A recent report showed that despite COVID-related shutdowns of abortion clinics in Texas, abortions didn’t stop. Instead, there was an increase in second trimester abortions after the ban was lifted and many women also sought abortions out of state. It’s a reminder that abortion will only stop when hearts and minds are changed.

In April, as concerns over the COVID-19 pandemic were reaching an initial peak, the state of Texas made the decision to stop all medical procedures that were not considered “immediately, medically necessary.” That included abortion.

The hope, at least in the pro-life community, was that limiting abortion access would both free up medical supplies and encourage women to seek alternatives, but this latest report from the Journal of the American Medical Association (JAMA) shows that for some that wasn’t the case.

According to the report, the number of women seeking abortion out of state jumped from 157 in February to 947 in April, after the ban on all unnecessary medical procedures went into effect. (The order went into effect on March 22, 2020 and ended on April 21, 2020.) Generally, JAMA reports that the number of women seeking an abortion out of state in 2017 ranged from 107 to 165.

The use of the abortion pill also significantly increased from 1808 in April 2020 to 2297 in April 2020, “accounting for 39% and 80% of all abortions, respectively.” There was also a “17.4% difference in the number of medication abortions in April 2020 relative to that expected had the linear trend from January 2019 continued.”

Perhaps the most disturbing trend is the surge in second trimester surgical abortions that happened after the ban was lifted, which grew by 82.6% from 507 in May 2019 to 815 in May 2020. (This information is based on expected linear trends and not on the numbers shown, according to the study.)

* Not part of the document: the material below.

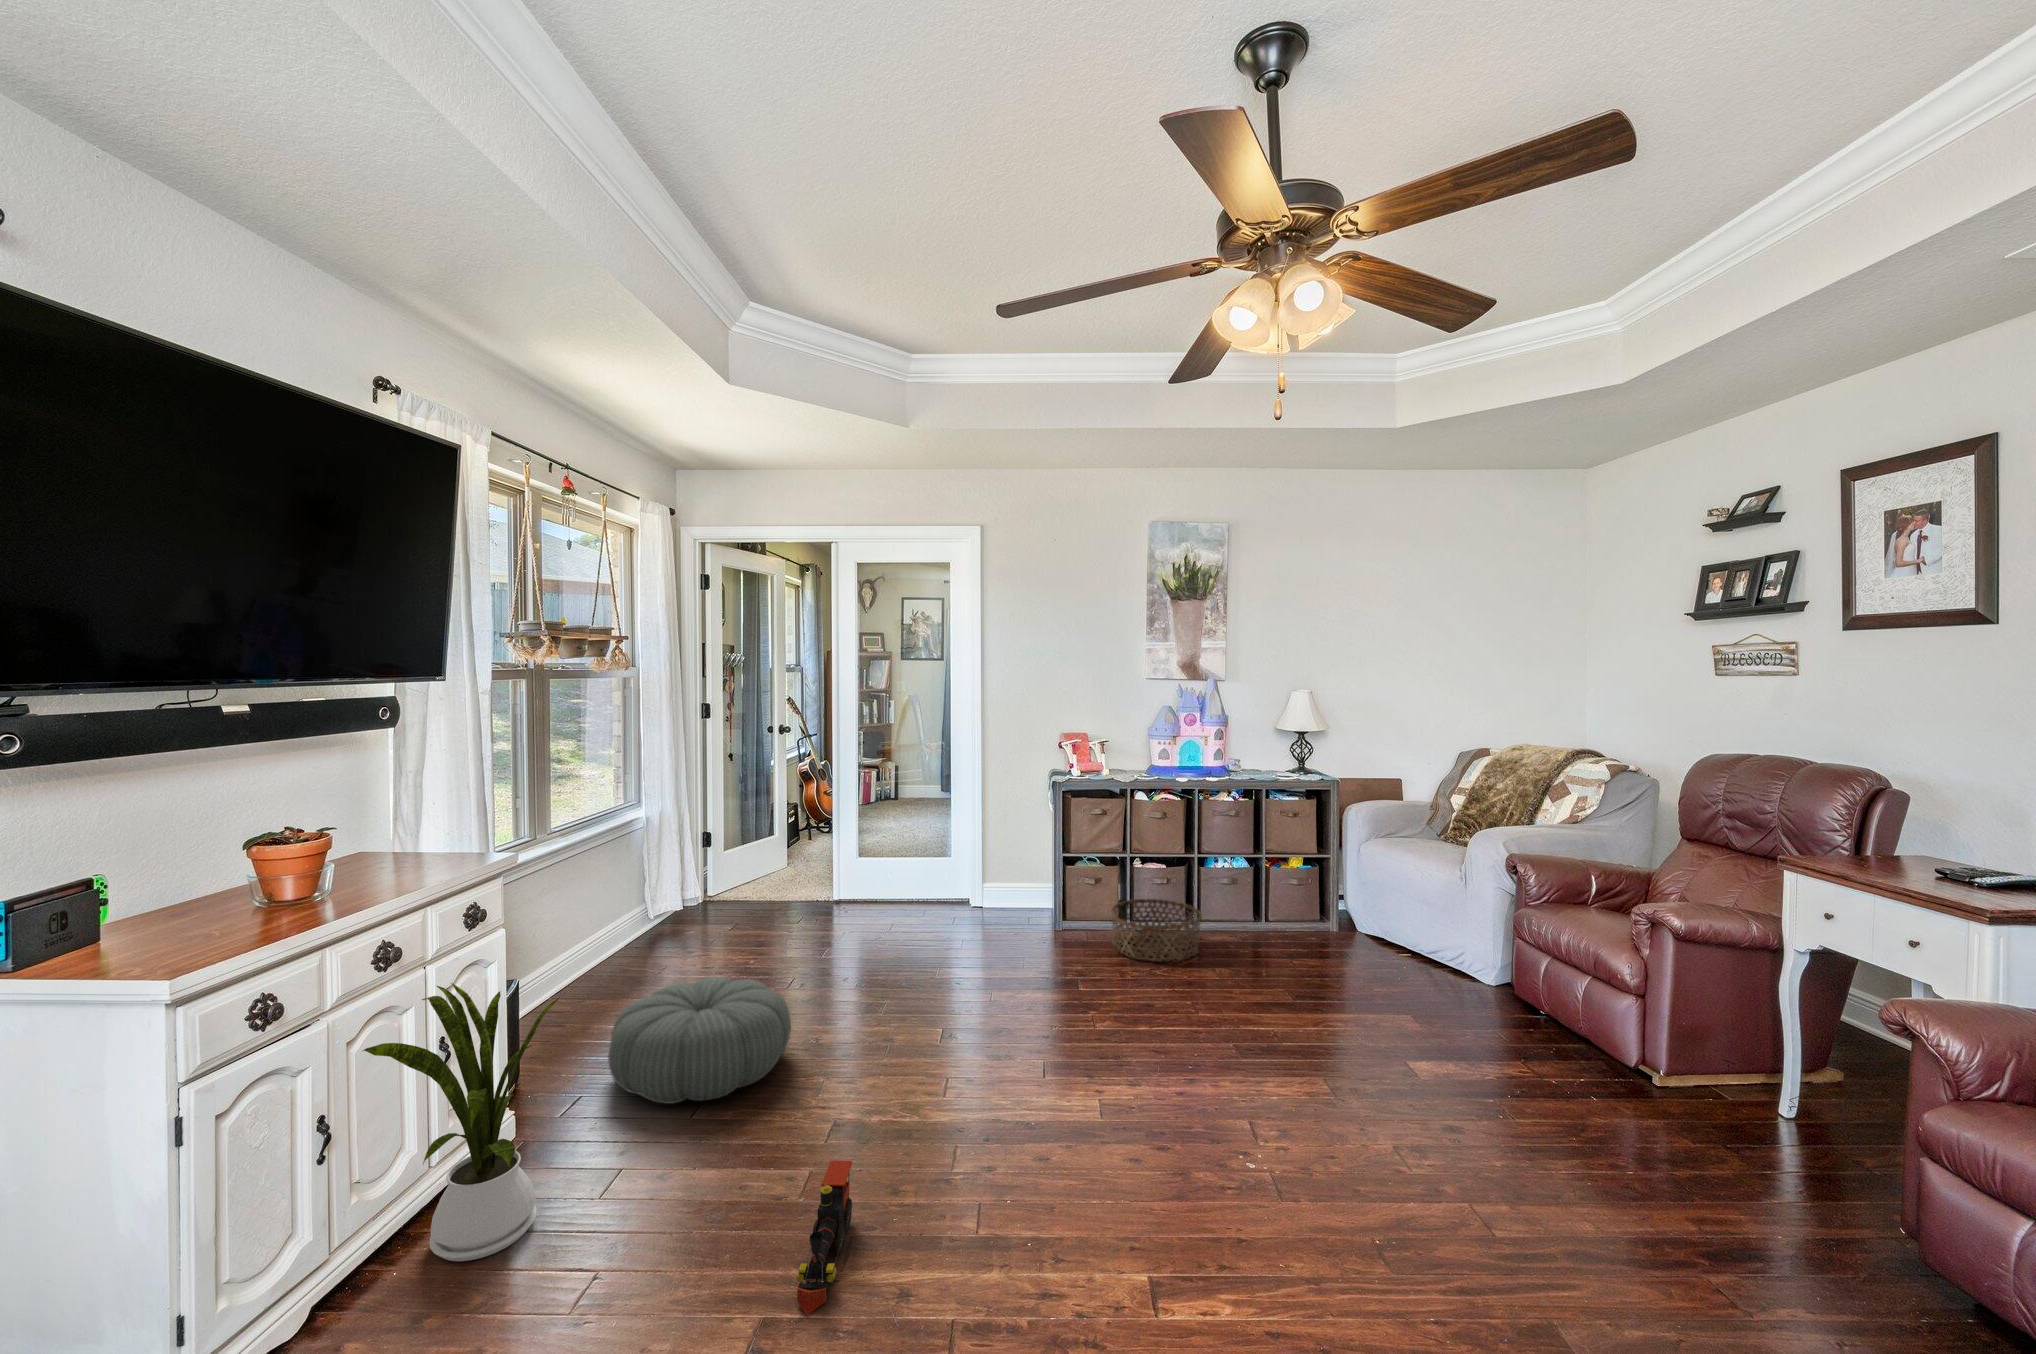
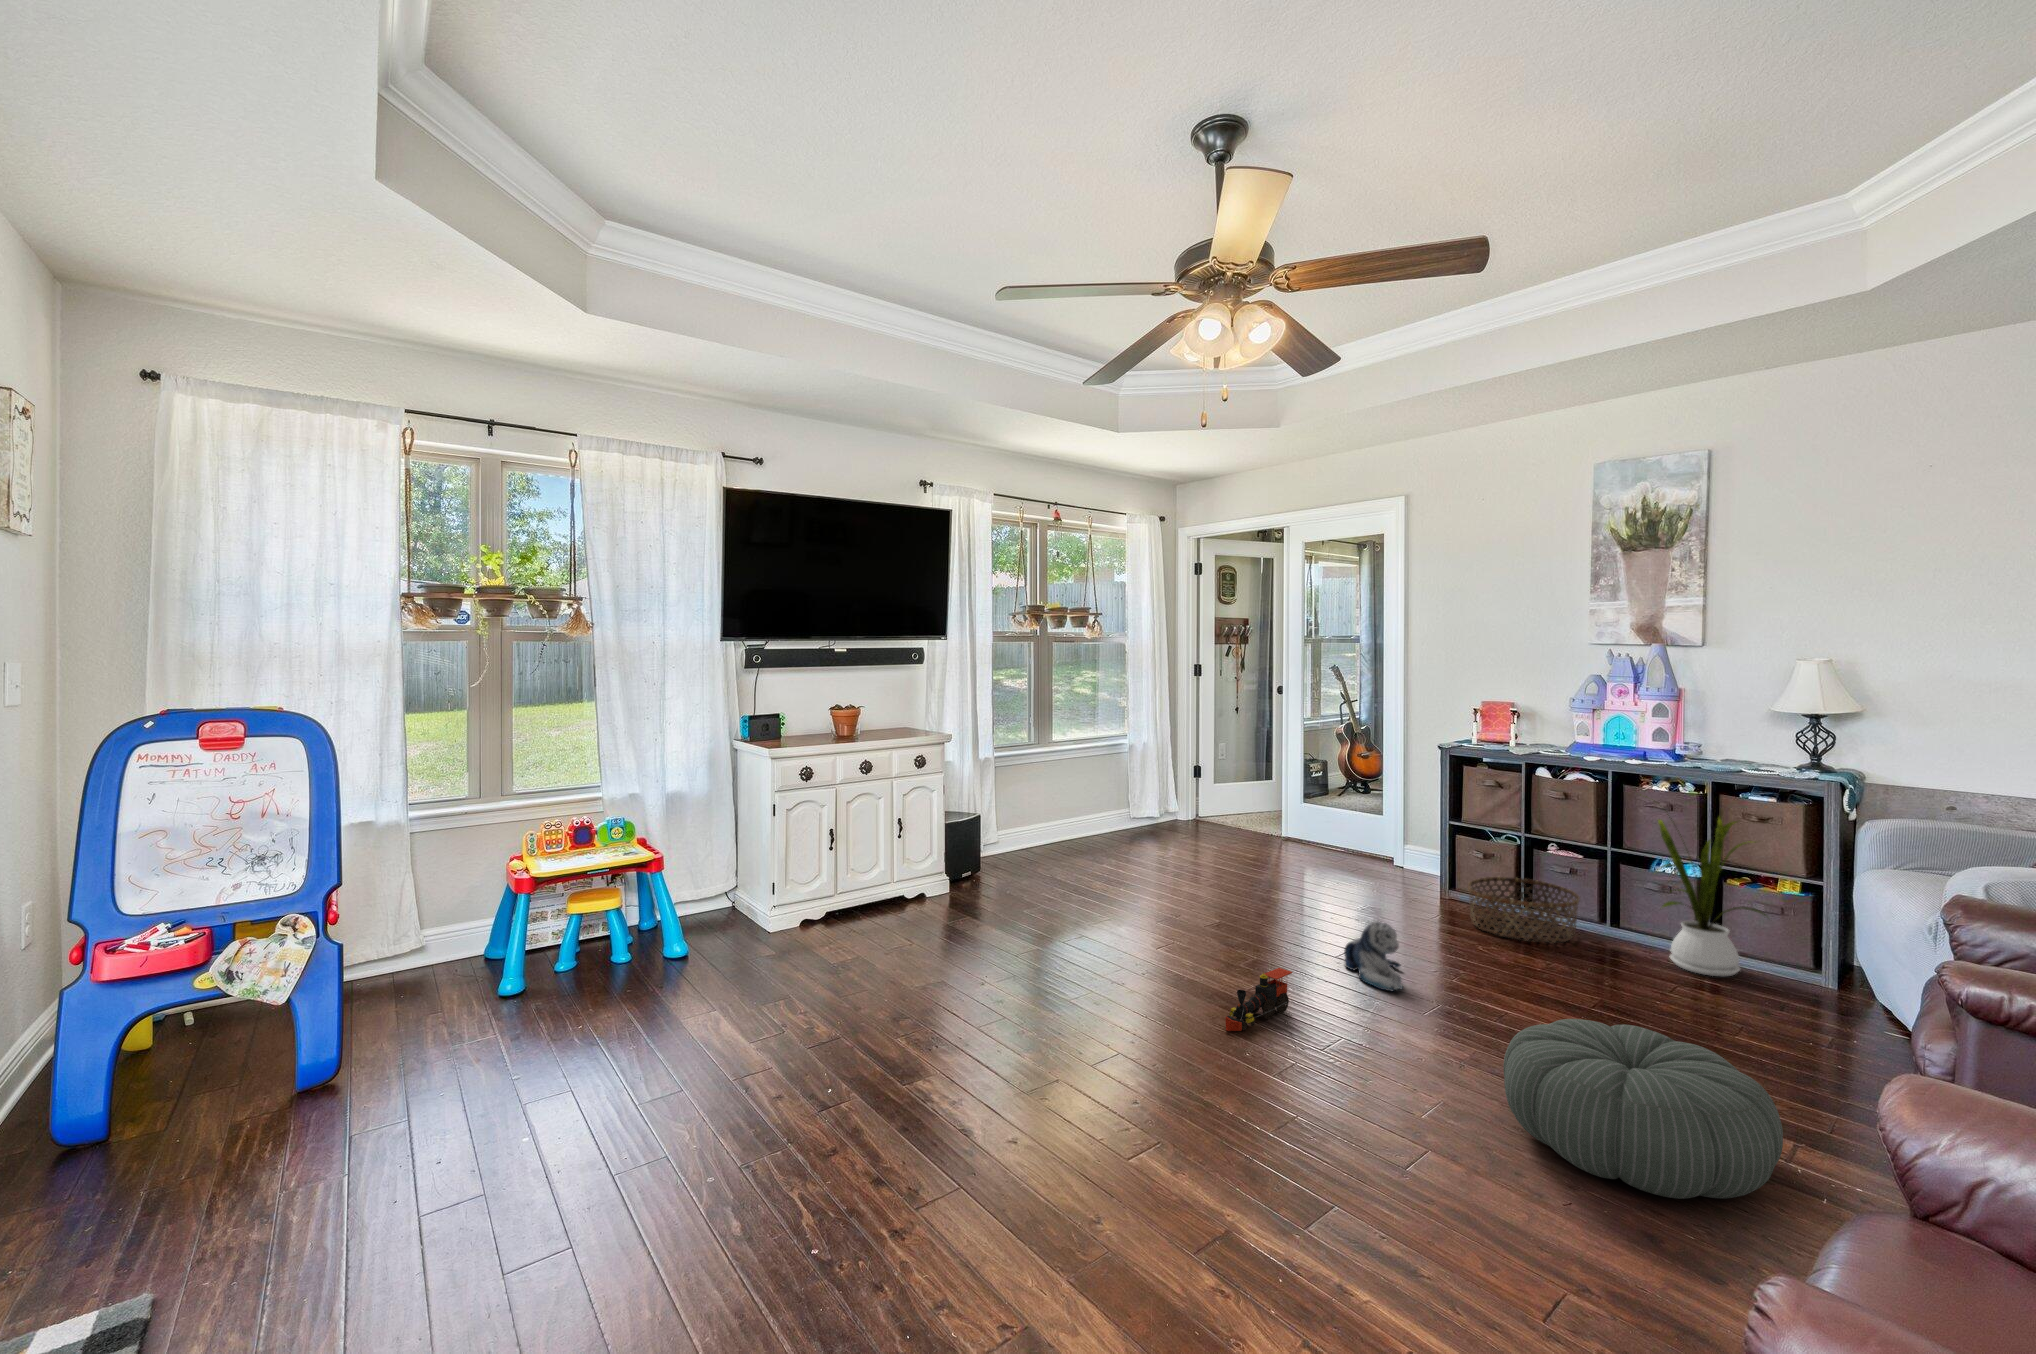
pouf: present [608,978,791,1104] -> present [1504,1019,1783,1199]
house plant: present [363,983,559,1261] -> present [1652,799,1766,976]
plush toy: none [1112,987,1211,1063] -> present [1344,922,1403,991]
toy train: present [797,1160,852,1314] -> present [1226,968,1292,1031]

The study concludes: “These data show that abortions declined in Texas during the executive order. Stay-at-home orders, facilities’ coronavirus precautions, and patients’ reluctance to seek in-person care may also have contributed to the decline. Other Texas patients traveled out of state or requested medications online. Abortions at 12 weeks’ GA or more increased after the order expired, which likely reflects delays in care among those who waited for an appointment and facilities’ limited capacity to meet backlogged patient need. Although abortions later in pregnancy are very safe, they are associated with a higher risk of complications and may require additional visits compared with those provided earlier in pregnancy.”

For pro-life advocates, this report reveals two things.

The first is that temporarily banning abortions won’t stop women from having abortions. Even with abortion limited in the state, women still went out of state or waited until the ban was lifted to get their abortion. While it is highly likely that the Texas order did result in saving the lives of some preborn babies, it wasn’t entirely effective either. It’s a good reminder that legislation can only change so much, and that abortion will not stop until the hearts and minds of pro-abortion Americans are changed.

The second is that this study also reveals the abortion industry’s growing reliance on the abortion pill, which is reflected in the latest Centers for Disease Control and Prevention abortion surveillance report.

Since it first entered the marketplace in the early 2000s, the use of the abortion pill has steadily increased from 5% of all abortion procedures in 2002 to 38.6% in 2018.

Restrictions due to the COVID pandemic and the decision of one federal judge to lift the usual Food and Drug Administration guidelines for the pill means that its use will only grow this year and in the future as well.